Last week, he received a letter from the East York Villas Homeowner's Association stating: "Tea Party flags are not permitted. Please Remove." The letter threatened a fine of up to $100 per month if the flag is not removed.

The flag has also had connections to the U.S. military. But in recent years, the Gadsden flag has been a fixture at Tea Party rallies, making some think of it as a political symbol for that party.

"I don't like it being referred to as a Tea Party flag," Smith said. "I'm actually a registered Republican."

He views the flag as a decoration and doesn't think the HOA has the right to tell him to remove it. Another neighbor, who became interested in the Gadsden flag after his brother saw it displayed on a trip to Pearl Harbor, also flies the Gadsden flag.

"I've never heard of that covenant before," Smith said, adding he had served as the president of the HOA board in years past.

The letter from the East York Villas HOA goes on to state, "US flags and service flags are only permitted."

Those exceptions were brought on by Senate Bill 100, passed in 2005. It protects homeowners who wanted to display military service flags and the American flag from rules created by HOAs. The law also protects homeowners' rights to display political signs during election season.

Attorney Mark Payne specializes in laws regarding HOAs and represents many HOAs in his work as a partner with the law firm Winzenburg, Leff, Purvis and Payne. That firm is also a part of the Rocky Mountain Chapter of the Community Associations Institute. He is not involved in Smith's case. He says that, under the 2005 state law, Smith's flag could possibly be protected under the guidelines regarding political signs.

Smith did not intend for his flag to be a political statement. Therefore, it may be considered a decorative flag. Payne says that if the HOA decides to enforce its policy of only permitting American and military flags, it has to be consistent in enforcing the rules on homeowners displaying any kind of decorative flag.

"If you get somebody who has a libertarian flag and the board doesn't like it. But you allow somebody who has a different type of flag, then you have a problem," he said.
"The association should be looking at that as well to determine if that's really what they want to enforce or not. And, if not, then they should decide if they should be amending their documents."

Payne added that not every HOA keeps up with current laws, and it may be up to homeowners to educate board members instead of fighting over an alleged violation.

"If you think you're doing something the way it should be done, then it's always best to present that to the board or the enforcement committee and say 'This is why I think I've got the right to do this.' And you can prompt them to get legal advice if they're not doing what you think they need to do," he said.

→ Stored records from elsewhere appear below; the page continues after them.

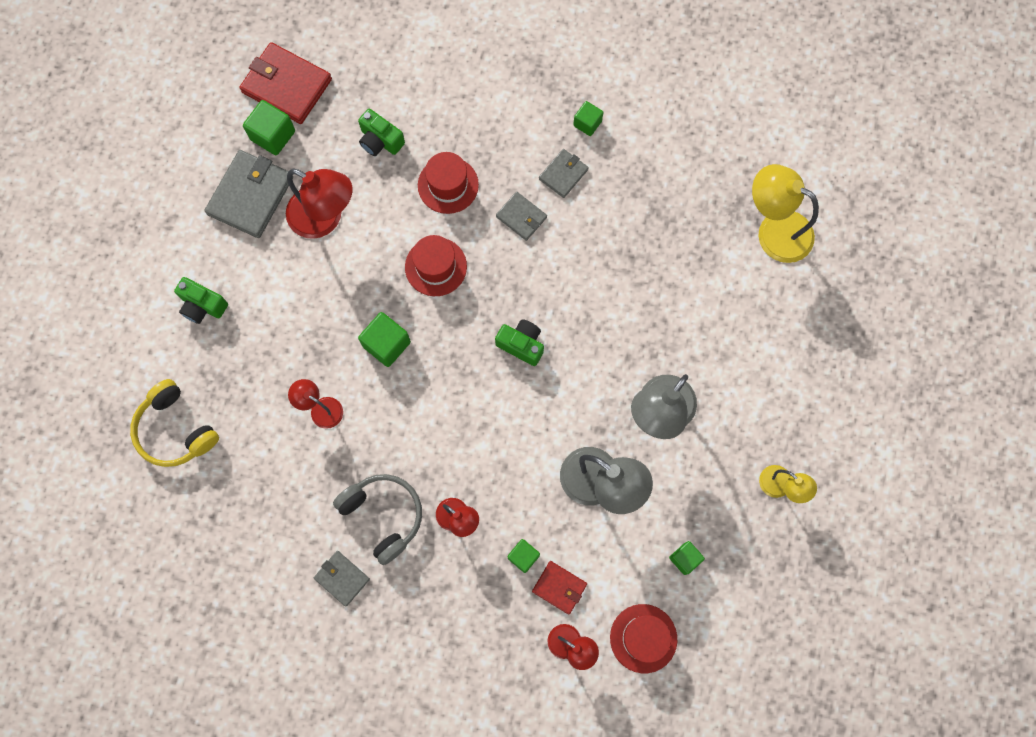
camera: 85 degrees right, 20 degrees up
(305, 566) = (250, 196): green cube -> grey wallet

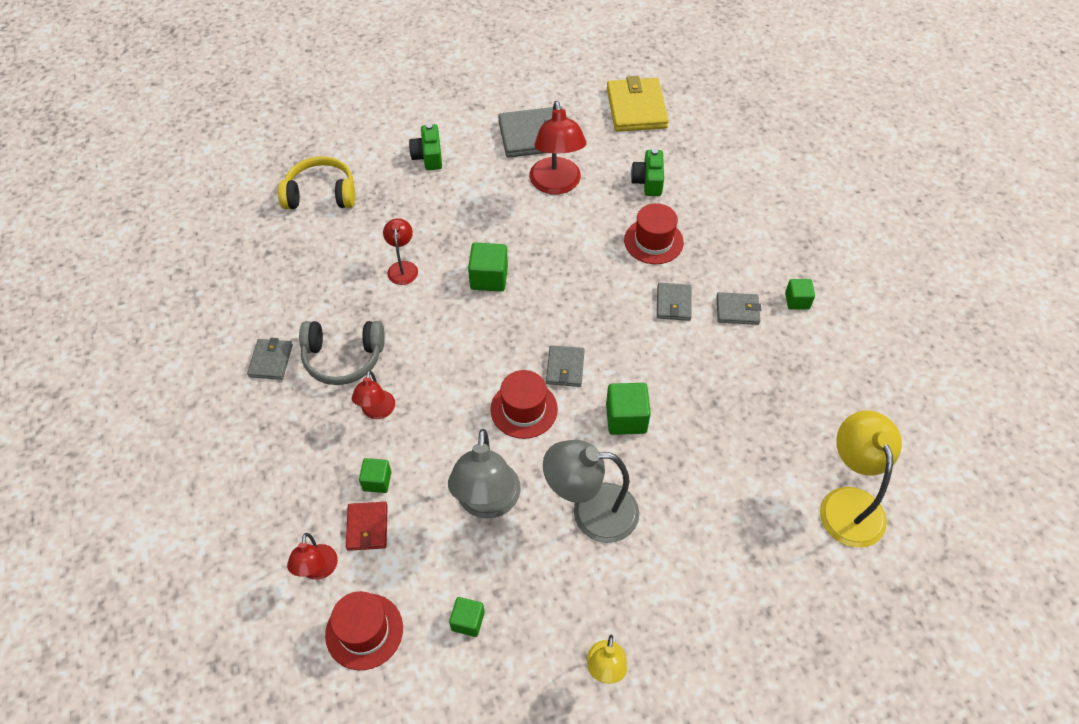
camera: 55 degrees right, 20 degrees down
(175, 430) = (321, 194): yellow headphones -> yellow headphones turned 75 degrees clockwise
(273, 135) = (591, 122): green cube -> green cube (626, 418)
(287, 86) = (636, 108): red wallet -> yellow wallet
(383, 516) = (343, 358): grey headphones -> grey headphones turned 75 degrees clockwise
(436, 266) = (580, 272): red hat -> red hat (524, 409)
(521, 344) = (565, 368): green camera -> grey wallet

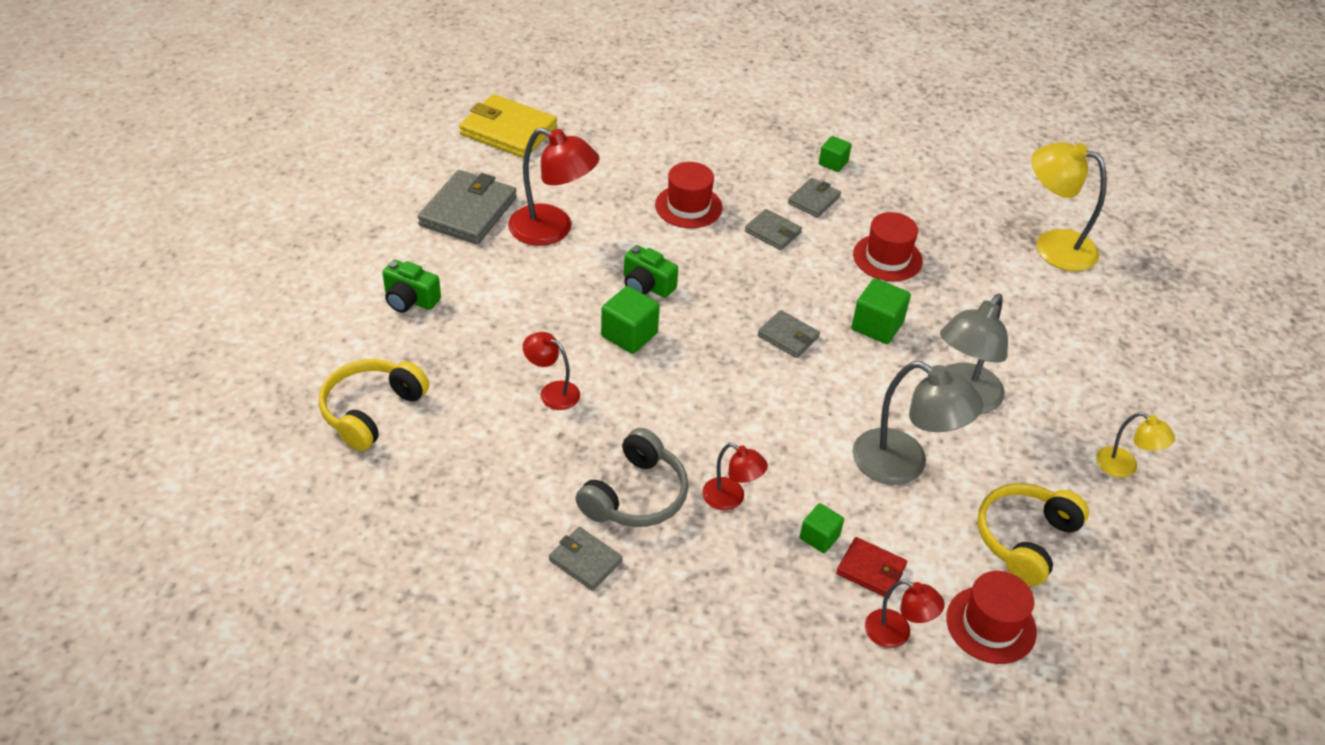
camera: 60 degrees left, 10 degrees down
(468, 621) = (1025, 539): green cube -> yellow headphones
(524, 409) = (814, 388): red hat -> red hat (887, 258)
(648, 181) = (611, 172): green camera -> green camera (647, 285)

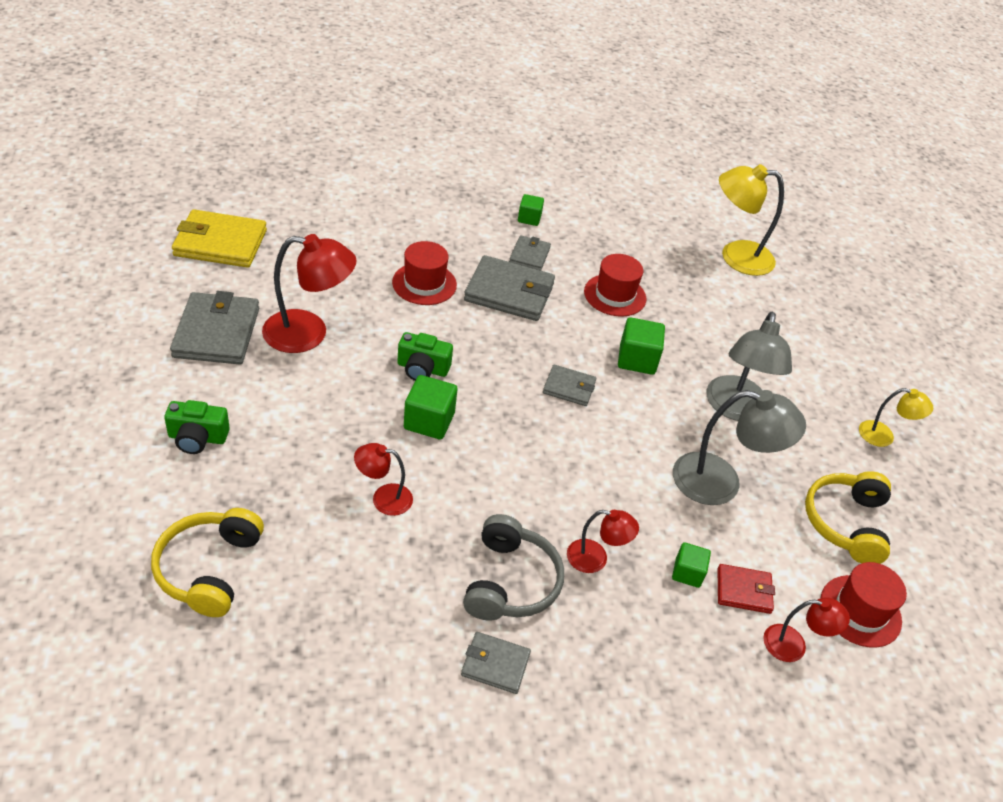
camera: 25 degrees left, 0 degrees up
(773, 232) = (509, 292): grey wallet -> grey wallet, size x1.83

Amanda Cruz, community manager for East York Villas HOA said that the case has been turned over to an HOA attorney who would be out of town until Aug. 18.

Homeowners who say that such guidelines regarding flags infringe on their freedom of speech may be in for a harsh reality.

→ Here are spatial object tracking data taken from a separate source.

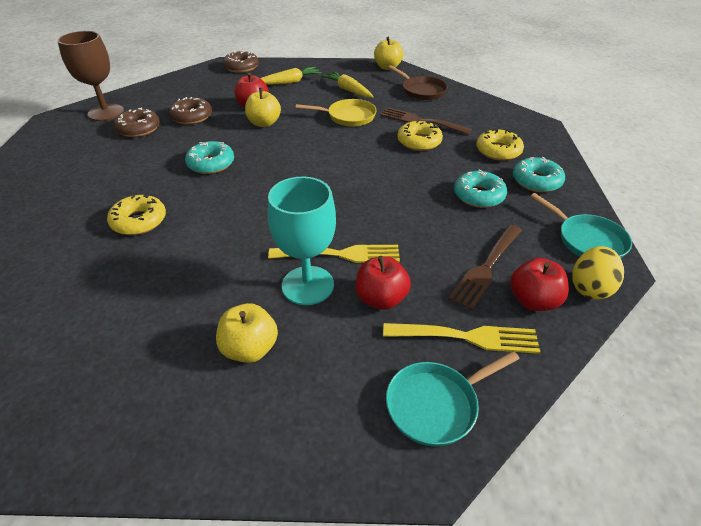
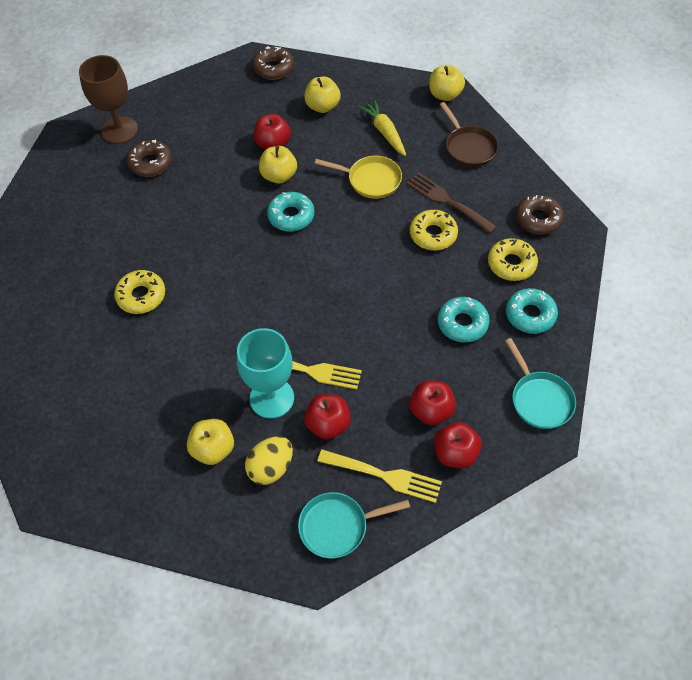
camera: 15 degrees right, 15 degrees up
(192, 116) = (206, 152): brown donut -> brown donut (538, 219)
(211, 164) = (215, 230): turquoise donut -> turquoise donut (291, 216)
(290, 82) = (322, 106): yellow carrot -> yellow apple
(486, 267) = (431, 411): brown fork -> red apple
(590, 288) = (512, 451): yellow egg -> yellow egg (271, 468)

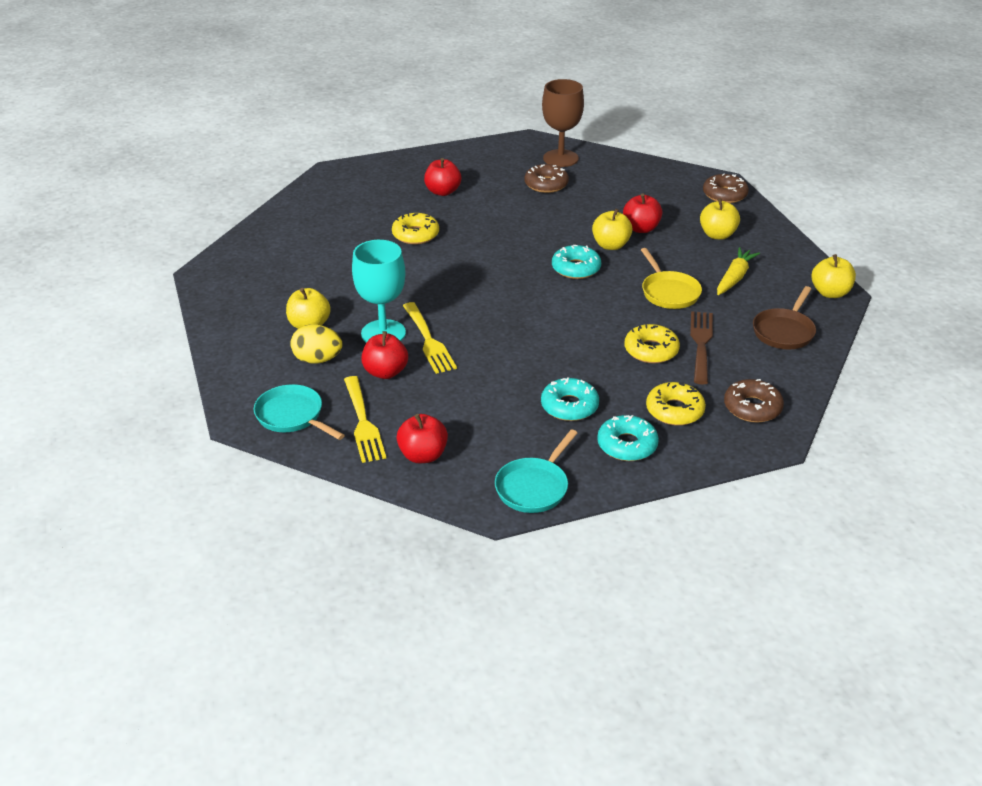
camera: 55 degrees right, 20 degrees down
(431, 411) = (454, 424): red apple -> red apple (443, 192)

According to Payne, homeowners actually give up their rights to freedom of speech when they sign the document agreeing to their HOAs terms. He says that a HOA is a private entity, unlike state agencies which have to abide by constitutional laws regarding freedom of speech.

"When you buy [a house], the declaration creates a contract between the association and its owners. As an owner, by contract, you're giving up your constitutional rights," Payne said.

Smith, who says he's not against having an HOA and has stayed current on his dues, says he's committed to flying his flag for as long as he can.

"I can't afford to be fined on a regular basis. So I'll have to find what my legal options are and abide by that," he said.